Independent U.K. distribution and exhibition agency Tull Stories is partnering with VeryMuchSo and Embankment Films to release the documentary in cinemas in the U.K. and Ireland. That will begin with a theatrical preview on Tuesday, June 18, the 40th anniversary of the Battle of Orgreave. Strike: An Uncivil War will then go wide on Friday, June 21. We have your first look at the film in the trailer above.
Police on horseback assault strikers in ‘Strike: An Uncivil War’Tull Stories/VeryMuchSo/Embankment Films
“The film tells the story of the year-long Miners’ Strike of 1984/85 – the most violent and divisive industrial dispute that Britain has ever witnessed,” notes a release. “It pays particular focus to the Battle of Orgreave, which took place on 18th June 1984, the bloodiest day of the Strike. The media subsequently appeared to lay blame for the violence at the feet of the strikers. Daniel Gordon’s comprehensive documentary doesn’t just overturn this fabrication, it portrays what took place as planned action on the part of the Thatcher government, with the Prime Minister determined to seek redress for the National Union of Mineworkers victory over the Conservative government in the early 1970s and to forever break the union’s role at the heart of British working-class society.”
Strike: An Uncivil War features “powerful personal testimony, previously hidden government documents and never-before seen archive material… [showing] first-hand the stories and recollections of the people on the front lines of this incredible moment in time, which split communities and the nation in two, and whose ripples still resonate to this very day.”
Gordon is the BAFTA-winning director of the 2014 documentary Hillsborough, about a horrifying incident at a football stadium in Sheffield in 1989 when almost 100 fans were crushed to death. Gordon’s credits also include Billion Dollar Heist (2023), the 2020 docuseries The Trials of Oscar Pistorius, and The Australian Dream (2019).
Director Daniel GordonTull Stories/VeryMuchSo/Embankment Films
“Strike: An Uncivil War is a film I have been wanting to make for over a decade now,” Gordon said in a statement. “My mum grew up in a mining village in South Yorkshire, and I grew up very aware of the strength of that community. I turned 12 during the Strike and to see the destruction brought on by it was something I could only observe on television and through a child’s lens, but over the years I have always been determined to revisit this period and go beyond the lazy headlines and official narrative of the time.”
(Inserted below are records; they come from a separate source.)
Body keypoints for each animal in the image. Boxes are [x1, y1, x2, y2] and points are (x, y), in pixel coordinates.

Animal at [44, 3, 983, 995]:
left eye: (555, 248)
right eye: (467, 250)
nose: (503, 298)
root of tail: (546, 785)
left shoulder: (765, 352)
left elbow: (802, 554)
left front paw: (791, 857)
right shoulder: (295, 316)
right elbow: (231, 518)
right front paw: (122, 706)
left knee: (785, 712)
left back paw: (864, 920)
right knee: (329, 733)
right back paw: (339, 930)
His statement continued, “After making Hillsborough, I knew that Strike and in particular The Battle of Orgreave was next. There are so many similarities with Hillsborough and Orgreave – the cover up, the shifting of blame by the government and other instruments of the state. What has shocked me though was discovering the level of planning. From the very top. A government hell bent on destroying its own people. A very uncivil war if you like. And it is scandalous to discover how far they were prepared to go, in a ‘democratic’ country such as Britain, with results that continue to have an impact to this day. I hope this film can continue to raise awareness and, in some way, shine a light on the justice denied.”
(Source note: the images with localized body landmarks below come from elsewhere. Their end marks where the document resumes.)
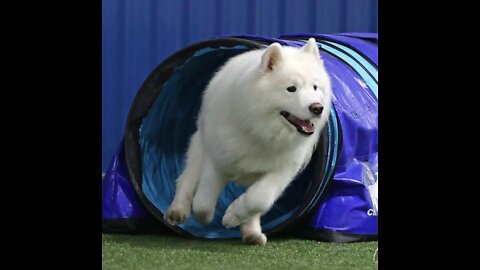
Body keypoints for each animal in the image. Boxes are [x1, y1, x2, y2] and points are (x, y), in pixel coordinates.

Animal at [164, 37, 330, 246]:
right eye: (291, 89)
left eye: (315, 87)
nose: (317, 108)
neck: (261, 131)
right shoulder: (217, 160)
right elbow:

Strike: An Uncivil War is one of at least two films playing at Sheffield DocFest that focus on labor. Union, directed by Brett Story and Stephen Maing, examines the first Amazon facility to be unionized, a warehouse in the Staten Island section of New York City. It features charismatic rapper turned union organizer Chris Smalls who led the successful organizing drive and serves as president of the Amazon Labor Union.
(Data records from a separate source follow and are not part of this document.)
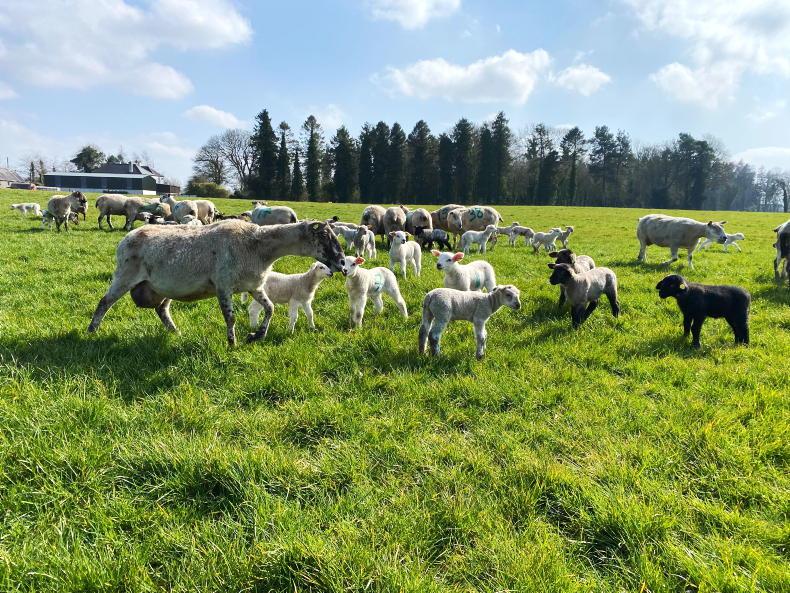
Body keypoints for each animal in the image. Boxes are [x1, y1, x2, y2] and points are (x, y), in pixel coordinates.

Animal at [87, 220, 346, 347]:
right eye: (324, 236)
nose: (343, 263)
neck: (258, 247)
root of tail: (127, 236)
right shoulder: (223, 285)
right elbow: (230, 318)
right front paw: (232, 344)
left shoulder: (254, 285)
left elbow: (271, 308)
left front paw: (256, 336)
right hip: (124, 275)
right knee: (104, 302)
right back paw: (91, 332)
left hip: (164, 287)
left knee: (161, 309)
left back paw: (176, 332)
An injured striker in ‘Strike: An Uncivil War’ John Sherbourne/ANL/Shutterstock
Strike: A Uncivil War is premiering at a historic moment in the U.K., just a couple of weeks before the general election slated for July 4. Prime Minister Rishi Sunak, head of the Conservative Party and a successor of Margaret Thatcher, is attempting to remain in power, although polls suggest he may be beaten badly. An Ipsos survey published June 5 found 43 percent of voters favoring the opposition Labour Party, while only 23 percent said they intended to back the Conservatives.